Sunday, December 9, 2007

Autumn in December

Simply Living



(First appeared in Orlando Sentinel December 9, 2007)

Swamp maples are among the first to bare their true colors.

With the first hint of cool weather, the leaves on these low-lying trees begin to unpeel their verdant masks. Uniform green transforms into red, gold and yellow. The makeover is gradual but steady. Before long, familiar tones are displaced by a multihued mosaic, and I find myself wondering, "What month is this, anyway?"

I love autumn -- even when it waits until December to arrive.

Every year about this time, I get my fix of autumnal foliage. I know that Florida isn't Vermont and that seasonal changes in the Sunshine State are far subtler than they are in New England, but that doesn't make them any less special. A colorful collage awaits my applause around every corner.

"Good job! Well done," I silently exclaim after passing a particularly rousing display on the edge of a wetland.

After a hot, dry summer, I have an unfathomable thirst for any splash of color.

From sycamores with their brittle brown-paper leaves to golden rain trees and cassia bushes, December presents a veritable palette of botanical pleasure. There's even a hint of harvest ahead as oranges ripen, loquats flower and great mounds of acorns crunch underfoot.

Autumn has arrived, but its entry is gentle. It catches you by surprise.

I'm used to understated autumns, though. When I lived on Cape Cod, fall was a muted occasion. Marsh grass faded to a dull gold. Leaves turned colors, but soft yellows, shy oranges and dusty browns predominated. The shocking scarlets and ruby reds associated with a New England leaf-fall are not the norm in coastal climes.

Florida is similar to Cape Cod in that way. Autumn arrives like an afterthought.

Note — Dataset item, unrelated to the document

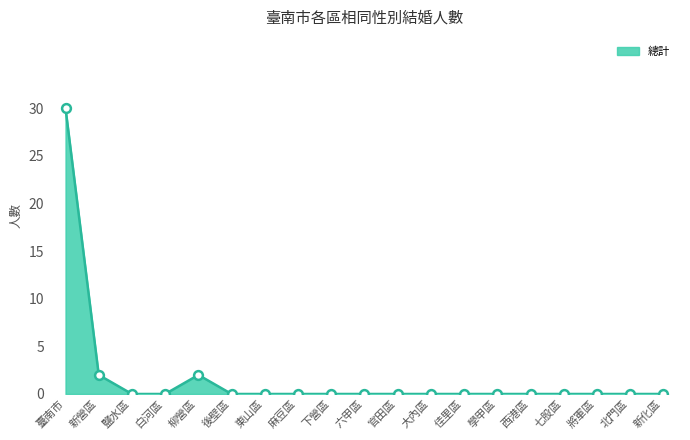

Between 柳營區 and 西港區, which is larger?

柳營區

"I'm here. I'm finally here," it seems to say with a blush of apology.

But an apology isn't necessary. Every tinted leaf is a welcome addition to the visual landscape. No matter how late in the year it arrives, the magic of the moment is always stunning.

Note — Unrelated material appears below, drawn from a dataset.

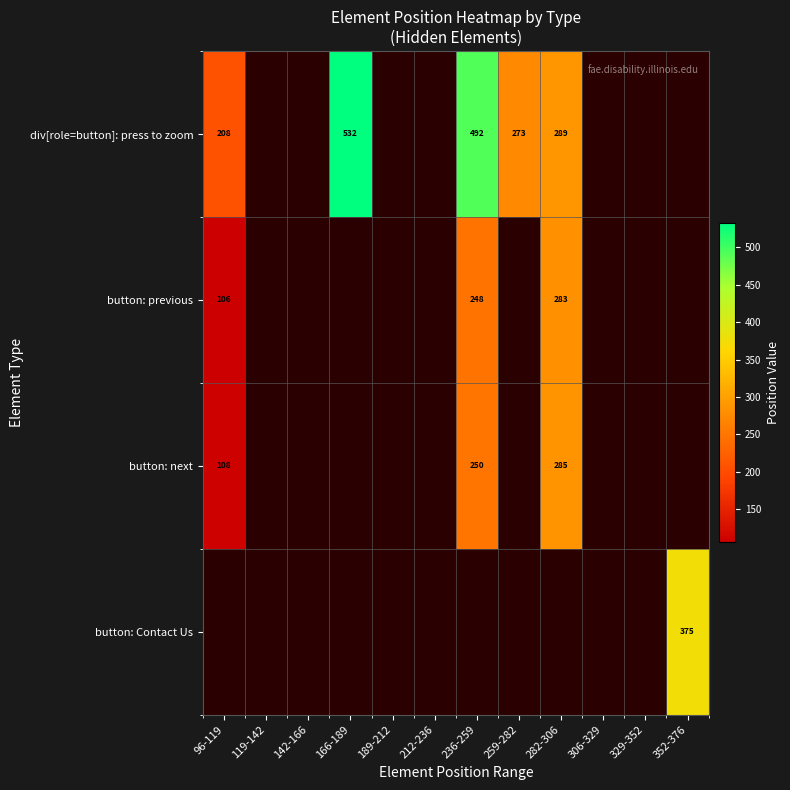

What is the greatest value displayed?

532.0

Of course, we all know that the changing of leaf colors is not really magic but a biological process dependent upon a green pigment called chlorophyll, a process called photosynthesis and the right proportion of sunlight, moisture and carbon dioxide in the atmosphere.

Leaves are mini-food factories converting sunlight, rain and CO2 into a nutritious substance called glucose. Plants use the glucose -- a type of sugar -- to grow and prosper. In nature's omnipotent wisdom, more glucose is converted during times of extreme sunlight than can actually be used. The excess is stored. When the days grow shorter and sunlight is less available, plants enter conservation mode. In response to the winding down of food production, the chlorophyll-rich pigmentation in leaves diminishes. As it does, oranges and yellows -- colors the chlorophyll had been masking with its heavily green overtones -- begin to appear.

When we look at the orange leaves on a maple tree in autumn, what we're really seeing are the tree's true colors.

I wonder if that's how it works with people too. Are we one color on the outside, another within? Are there brilliant streaks of russet, orange or bright yellow hiding beneath our surfaces too? If so, when will they appear?

When I take a drive and pass a particularly brilliant display of leaves, I absorb what I can of the autumnal beauty. Like the trees, I store the excess in a special reserve to be tapped on days when a bit of sweetness is needed to brighten my mood.

Autumn in December. It's like getting a gift at the end of the year, an unexpected gift full of surprise and beauty.